Un risultato positivo va approfondito: si verifica se la contaminazione è puntuale o continua, si controlla il funzionamento della filtrazione e degli altri stadi di trattamento, e in genere si affianca la ricerca diretta dei protozoi per capire il rischio reale. Le azioni correttive dipendono dalla causa: ottimizzare la filtrazione, rivedere la protezione della fonte, intervenire su un pozzo mal difeso dalle acque superficiali.

Per chi gestisce un piccolo approvvigionamento o un pozzo alimentato da acque poco protette, inserire Clostridium perfringens nel pacchetto di controllo è un modo intelligente per non farsi sfuggire un rischio che gli indicatori classici, da soli, non sempre intercettano. Un'analisi mirata, decisa insieme a un laboratorio, chiarisce se la barriera di trattamento sta facendo il suo lavoro.

Domande frequenti

Qual è il limite di Clostridium perfringens nell'acqua potabile?

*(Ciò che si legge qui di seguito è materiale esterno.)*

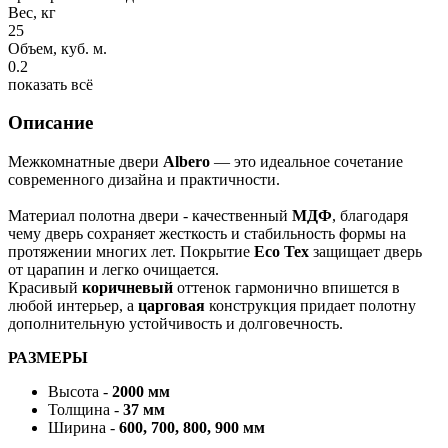
Вес, кг
25
Объем, куб. м.
0.2
показать всё
Описание
Межкомнатные двери
Albero
— это идеальное сочетание
современного дизайна и практичности.
Материал полотна двери - качественный
МДФ
, благодаря
чему дверь сохраняет жесткость и стабильность формы на
протяжении многих лет. Покрытие
Eco Tex
защищает дверь
от царапин и легко очищается.
Красивый
коричневый
оттенок гармонично впишется в
любой интерьер, а
царговая
конструкция придает полотну
дополнительную устойчивость и долговечность.
РАЗМЕРЫ
Высота -
2000 мм
Толщина -
37 мм
Ширина -
600, 700, 800, 900 мм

Il D.Lgs. 18/2023 lo classifica come parametro indicatore (Parte C) con valore 0 UFC/100 mL: non deve essere presente in 100 mL di acqua.

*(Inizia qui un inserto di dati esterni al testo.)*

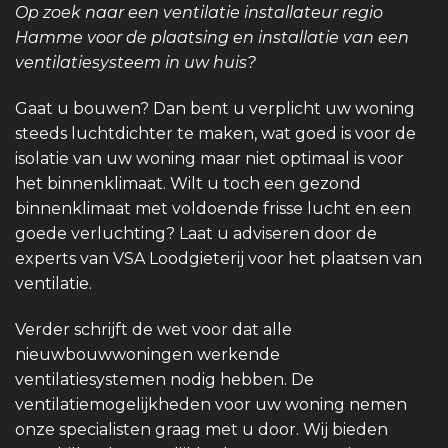
Op zoek naar een ventilatie installateur regio
Hamme voor de plaatsing en installatie van een
ventilatiesysteem in uw huis?
Gaat u bouwen? Dan bent u verplicht uw woning
steeds luchtdichter te maken, wat goed is voor de
isolatie van uw woning maar niet optimaal is voor
het binnenklimaat. Wilt u toch een gezond
binnenklimaat met voldoende frisse lucht en een
goede verluchting? Laat u adviseren door de
experts van VSA Loodgieterij voor het plaatsen van
ventilatie.
Verder schrijft de wet voor dat alle
nieuwbouwwoningen werkende
ventilatiesystemen nodig hebben. De
ventilatiemogelijkheden voor uw woning nemen
onze specialisten graag met u door. Wij bieden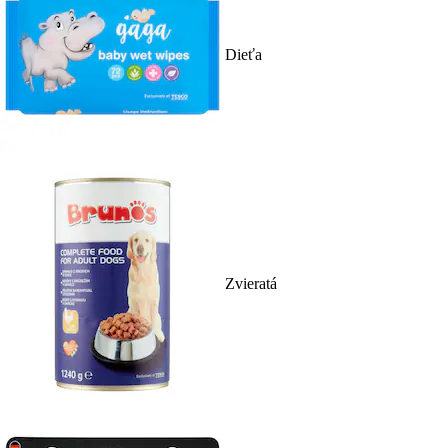
Dieťa
Zvieratá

Perché si cerca Clostridium perfringens se già c'è E. coli?
Perché le sue spore sono molto resistenti e sopravvivono alla disinfezione: rivelano contaminazioni remote che E. coli non segnala più e, soprattutto, indicano il possibile passaggio di protozoi come Cryptosporidium e Giardia.
In quali acque conviene cercarlo?
Soprattutto in quelle che derivano, anche in parte, da acque superficiali o da falde da esse influenzate, e negli impianti con filtrazione di cui si vuole verificare l'efficacia contro i protozoi.
Come si analizza Clostridium perfringens?
Con un'analisi microbiologica di laboratorio per filtrazione su membrana e coltura in anaerobiosi. Puoi richiederla insieme agli altri indicatori a un laboratorio accreditato.